*** Begin section ***

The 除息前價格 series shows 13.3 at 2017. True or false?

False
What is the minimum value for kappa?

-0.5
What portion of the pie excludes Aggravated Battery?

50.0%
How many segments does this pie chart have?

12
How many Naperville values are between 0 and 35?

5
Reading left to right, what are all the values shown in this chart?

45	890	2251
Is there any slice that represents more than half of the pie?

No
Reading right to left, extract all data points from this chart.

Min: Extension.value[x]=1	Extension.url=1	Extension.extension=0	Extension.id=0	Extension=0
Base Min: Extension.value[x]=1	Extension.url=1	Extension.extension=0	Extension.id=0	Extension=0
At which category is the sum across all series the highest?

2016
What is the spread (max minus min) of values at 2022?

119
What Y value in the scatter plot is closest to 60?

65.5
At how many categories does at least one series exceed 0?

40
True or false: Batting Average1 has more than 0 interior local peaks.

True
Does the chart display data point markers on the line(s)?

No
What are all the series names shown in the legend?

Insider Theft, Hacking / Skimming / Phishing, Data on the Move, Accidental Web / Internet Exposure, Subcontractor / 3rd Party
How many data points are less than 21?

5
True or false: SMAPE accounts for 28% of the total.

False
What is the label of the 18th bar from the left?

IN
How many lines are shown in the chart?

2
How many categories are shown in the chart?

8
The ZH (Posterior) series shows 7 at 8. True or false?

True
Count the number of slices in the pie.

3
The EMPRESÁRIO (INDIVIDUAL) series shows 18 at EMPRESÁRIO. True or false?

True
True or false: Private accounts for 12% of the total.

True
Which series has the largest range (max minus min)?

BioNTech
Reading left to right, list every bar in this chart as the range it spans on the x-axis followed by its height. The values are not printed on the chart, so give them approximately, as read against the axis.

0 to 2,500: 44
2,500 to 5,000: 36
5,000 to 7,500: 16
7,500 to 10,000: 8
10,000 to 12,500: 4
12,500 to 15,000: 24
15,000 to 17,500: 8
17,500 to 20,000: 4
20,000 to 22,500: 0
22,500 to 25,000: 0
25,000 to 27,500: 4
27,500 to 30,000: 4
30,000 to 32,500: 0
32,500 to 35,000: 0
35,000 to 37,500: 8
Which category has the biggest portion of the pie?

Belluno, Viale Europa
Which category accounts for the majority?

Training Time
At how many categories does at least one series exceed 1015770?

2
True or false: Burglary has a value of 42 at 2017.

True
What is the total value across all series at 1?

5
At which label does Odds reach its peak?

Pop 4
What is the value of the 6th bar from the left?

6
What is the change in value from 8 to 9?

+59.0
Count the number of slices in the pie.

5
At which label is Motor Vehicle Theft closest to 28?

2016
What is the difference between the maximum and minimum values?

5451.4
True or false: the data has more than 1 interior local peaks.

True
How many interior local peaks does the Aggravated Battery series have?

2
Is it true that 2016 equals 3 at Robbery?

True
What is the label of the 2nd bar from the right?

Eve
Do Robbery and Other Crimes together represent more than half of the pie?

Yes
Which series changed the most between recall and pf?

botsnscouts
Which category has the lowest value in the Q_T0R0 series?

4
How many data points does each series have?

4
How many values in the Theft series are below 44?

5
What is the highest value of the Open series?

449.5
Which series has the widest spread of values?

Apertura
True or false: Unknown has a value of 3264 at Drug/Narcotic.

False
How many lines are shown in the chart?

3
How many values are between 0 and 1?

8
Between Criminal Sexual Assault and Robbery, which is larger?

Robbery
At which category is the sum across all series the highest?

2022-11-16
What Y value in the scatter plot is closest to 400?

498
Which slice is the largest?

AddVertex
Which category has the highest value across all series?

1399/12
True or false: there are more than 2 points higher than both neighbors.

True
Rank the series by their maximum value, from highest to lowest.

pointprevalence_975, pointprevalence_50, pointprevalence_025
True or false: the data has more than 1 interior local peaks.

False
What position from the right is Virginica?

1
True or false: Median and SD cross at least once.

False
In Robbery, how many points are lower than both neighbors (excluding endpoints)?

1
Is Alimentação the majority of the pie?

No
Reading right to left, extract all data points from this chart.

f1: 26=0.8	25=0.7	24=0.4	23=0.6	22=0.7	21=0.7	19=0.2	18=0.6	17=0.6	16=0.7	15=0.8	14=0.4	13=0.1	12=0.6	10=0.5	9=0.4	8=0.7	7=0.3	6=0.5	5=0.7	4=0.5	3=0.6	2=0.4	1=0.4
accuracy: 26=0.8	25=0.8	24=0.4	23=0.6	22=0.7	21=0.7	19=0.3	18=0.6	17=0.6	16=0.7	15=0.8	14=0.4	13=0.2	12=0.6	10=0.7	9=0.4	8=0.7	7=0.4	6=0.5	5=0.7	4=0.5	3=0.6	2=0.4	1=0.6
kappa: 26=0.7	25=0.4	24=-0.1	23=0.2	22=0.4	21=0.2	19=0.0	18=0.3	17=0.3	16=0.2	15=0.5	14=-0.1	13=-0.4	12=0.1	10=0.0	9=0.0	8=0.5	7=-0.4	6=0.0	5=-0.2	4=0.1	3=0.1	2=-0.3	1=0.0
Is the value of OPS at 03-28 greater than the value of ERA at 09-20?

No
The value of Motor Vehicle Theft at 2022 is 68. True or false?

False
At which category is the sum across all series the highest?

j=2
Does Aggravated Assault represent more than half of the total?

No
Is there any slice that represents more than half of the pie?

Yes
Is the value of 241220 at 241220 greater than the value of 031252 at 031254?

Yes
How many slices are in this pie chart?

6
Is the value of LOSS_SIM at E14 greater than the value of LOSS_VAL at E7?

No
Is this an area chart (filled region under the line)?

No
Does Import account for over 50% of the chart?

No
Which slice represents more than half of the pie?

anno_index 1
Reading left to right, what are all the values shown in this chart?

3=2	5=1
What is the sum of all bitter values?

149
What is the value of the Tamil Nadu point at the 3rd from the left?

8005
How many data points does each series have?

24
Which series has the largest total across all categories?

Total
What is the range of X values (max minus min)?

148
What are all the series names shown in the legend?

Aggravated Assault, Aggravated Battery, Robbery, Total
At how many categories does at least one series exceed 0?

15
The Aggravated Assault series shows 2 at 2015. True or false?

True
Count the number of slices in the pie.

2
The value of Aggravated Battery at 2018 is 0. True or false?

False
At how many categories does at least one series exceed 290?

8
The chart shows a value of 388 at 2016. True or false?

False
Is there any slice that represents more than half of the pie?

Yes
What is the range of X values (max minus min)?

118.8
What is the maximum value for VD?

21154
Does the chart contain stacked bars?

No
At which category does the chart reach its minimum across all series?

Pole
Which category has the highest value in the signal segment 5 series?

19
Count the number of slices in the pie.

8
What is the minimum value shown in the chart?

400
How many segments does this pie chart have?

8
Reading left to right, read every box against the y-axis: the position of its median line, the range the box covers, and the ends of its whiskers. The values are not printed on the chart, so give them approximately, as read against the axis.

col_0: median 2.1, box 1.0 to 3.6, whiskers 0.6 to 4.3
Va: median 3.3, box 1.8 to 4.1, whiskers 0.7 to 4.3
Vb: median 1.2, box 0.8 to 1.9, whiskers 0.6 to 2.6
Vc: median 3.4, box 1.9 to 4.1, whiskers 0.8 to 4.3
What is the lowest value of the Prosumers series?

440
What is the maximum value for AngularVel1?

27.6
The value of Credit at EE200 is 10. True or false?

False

*** End section ***

- _Job_:
Count the lines in the listing above that contain the string "category". Treat uppercase and lowercase as different, and reply with the number alone.

- _Output of the task_:
9